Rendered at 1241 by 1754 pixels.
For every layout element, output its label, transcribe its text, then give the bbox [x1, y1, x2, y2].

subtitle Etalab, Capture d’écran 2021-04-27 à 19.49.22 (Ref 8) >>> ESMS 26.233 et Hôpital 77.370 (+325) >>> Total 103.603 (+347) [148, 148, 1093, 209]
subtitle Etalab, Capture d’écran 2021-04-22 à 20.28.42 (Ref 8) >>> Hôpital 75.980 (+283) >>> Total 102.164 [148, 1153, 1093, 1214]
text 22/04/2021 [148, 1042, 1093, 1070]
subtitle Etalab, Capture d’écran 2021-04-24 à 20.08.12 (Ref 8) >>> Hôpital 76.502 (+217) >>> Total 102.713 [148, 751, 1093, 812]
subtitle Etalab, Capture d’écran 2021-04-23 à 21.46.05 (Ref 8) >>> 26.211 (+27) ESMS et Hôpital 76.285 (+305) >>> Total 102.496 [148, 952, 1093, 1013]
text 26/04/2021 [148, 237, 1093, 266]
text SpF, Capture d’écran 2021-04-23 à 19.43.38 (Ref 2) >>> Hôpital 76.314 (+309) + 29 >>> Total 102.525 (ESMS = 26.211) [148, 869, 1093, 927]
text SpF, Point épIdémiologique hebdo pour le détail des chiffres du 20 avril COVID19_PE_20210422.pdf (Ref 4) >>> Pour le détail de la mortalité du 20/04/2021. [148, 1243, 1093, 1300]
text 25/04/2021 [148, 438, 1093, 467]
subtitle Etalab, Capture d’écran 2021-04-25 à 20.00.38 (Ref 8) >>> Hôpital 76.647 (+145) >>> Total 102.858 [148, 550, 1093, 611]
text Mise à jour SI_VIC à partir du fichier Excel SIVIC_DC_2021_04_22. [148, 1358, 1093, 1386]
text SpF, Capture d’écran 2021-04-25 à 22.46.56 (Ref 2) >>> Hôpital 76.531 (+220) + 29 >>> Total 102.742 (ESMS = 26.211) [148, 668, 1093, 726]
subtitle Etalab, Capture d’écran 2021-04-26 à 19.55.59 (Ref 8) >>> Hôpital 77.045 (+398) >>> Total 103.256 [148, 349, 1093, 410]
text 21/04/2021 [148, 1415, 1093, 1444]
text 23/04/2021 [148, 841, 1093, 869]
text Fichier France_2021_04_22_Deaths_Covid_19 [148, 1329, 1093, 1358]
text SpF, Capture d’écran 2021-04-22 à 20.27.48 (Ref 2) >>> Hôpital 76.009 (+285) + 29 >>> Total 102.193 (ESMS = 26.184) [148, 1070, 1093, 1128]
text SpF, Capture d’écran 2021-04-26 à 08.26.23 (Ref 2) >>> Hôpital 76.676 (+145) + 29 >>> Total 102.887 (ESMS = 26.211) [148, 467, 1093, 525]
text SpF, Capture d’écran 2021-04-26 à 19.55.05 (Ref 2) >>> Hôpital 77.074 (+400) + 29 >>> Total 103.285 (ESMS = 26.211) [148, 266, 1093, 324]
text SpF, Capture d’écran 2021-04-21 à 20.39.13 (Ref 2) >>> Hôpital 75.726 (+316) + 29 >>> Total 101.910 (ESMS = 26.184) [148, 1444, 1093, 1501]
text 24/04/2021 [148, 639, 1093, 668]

* [TO-DO ITEM]: Would you copy the whole listing exactly?

* [TASK OUTPUT]:
Rendered at 1241 by 1754 pixels.
For every layout element, output its label, transcribe its text, then give the bbox [x1, y1, x2, y2].

subtitle Etalab, Capture d’écran 2021-04-27 à 19.49.22 (Ref 8) >>> ESMS 26.233 et Hôpital 77.370 (+325) >>> Total 103.603 (+347) [148, 148, 1093, 209]
subtitle Etalab, Capture d’écran 2021-04-22 à 20.28.42 (Ref 8) >>> Hôpital 75.980 (+283) >>> Total 102.164 [148, 1153, 1093, 1214]
text 22/04/2021 [148, 1042, 1093, 1070]
subtitle Etalab, Capture d’écran 2021-04-24 à 20.08.12 (Ref 8) >>> Hôpital 76.502 (+217) >>> Total 102.713 [148, 751, 1093, 812]
subtitle Etalab, Capture d’écran 2021-04-23 à 21.46.05 (Ref 8) >>> 26.211 (+27) ESMS et Hôpital 76.285 (+305) >>> Total 102.496 [148, 952, 1093, 1013]
text 26/04/2021 [148, 237, 1093, 266]
text SpF, Capture d’écran 2021-04-23 à 19.43.38 (Ref 2) >>> Hôpital 76.314 (+309) + 29 >>> Total 102.525 (ESMS = 26.211) [148, 869, 1093, 927]
text SpF, Point épIdémiologique hebdo pour le détail des chiffres du 20 avril COVID19_PE_20210422.pdf (Ref 4) >>> Pour le détail de la mortalité du 20/04/2021. [148, 1243, 1093, 1300]
text 25/04/2021 [148, 438, 1093, 467]
subtitle Etalab, Capture d’écran 2021-04-25 à 20.00.38 (Ref 8) >>> Hôpital 76.647 (+145) >>> Total 102.858 [148, 550, 1093, 611]
text Mise à jour SI_VIC à partir du fichier Excel SIVIC_DC_2021_04_22. [148, 1358, 1093, 1386]
text SpF, Capture d’écran 2021-04-25 à 22.46.56 (Ref 2) >>> Hôpital 76.531 (+220) + 29 >>> Total 102.742 (ESMS = 26.211) [148, 668, 1093, 726]
subtitle Etalab, Capture d’écran 2021-04-26 à 19.55.59 (Ref 8) >>> Hôpital 77.045 (+398) >>> Total 103.256 [148, 349, 1093, 410]
text 21/04/2021 [148, 1415, 1093, 1444]
text 23/04/2021 [148, 841, 1093, 869]
text Fichier France_2021_04_22_Deaths_Covid_19 [148, 1329, 1093, 1358]
text SpF, Capture d’écran 2021-04-22 à 20.27.48 (Ref 2) >>> Hôpital 76.009 (+285) + 29 >>> Total 102.193 (ESMS = 26.184) [148, 1070, 1093, 1128]
text SpF, Capture d’écran 2021-04-26 à 08.26.23 (Ref 2) >>> Hôpital 76.676 (+145) + 29 >>> Total 102.887 (ESMS = 26.211) [148, 467, 1093, 525]
text SpF, Capture d’écran 2021-04-26 à 19.55.05 (Ref 2) >>> Hôpital 77.074 (+400) + 29 >>> Total 103.285 (ESMS = 26.211) [148, 266, 1093, 324]
text SpF, Capture d’écran 2021-04-21 à 20.39.13 (Ref 2) >>> Hôpital 75.726 (+316) + 29 >>> Total 101.910 (ESMS = 26.184) [148, 1444, 1093, 1501]
text 24/04/2021 [148, 639, 1093, 668]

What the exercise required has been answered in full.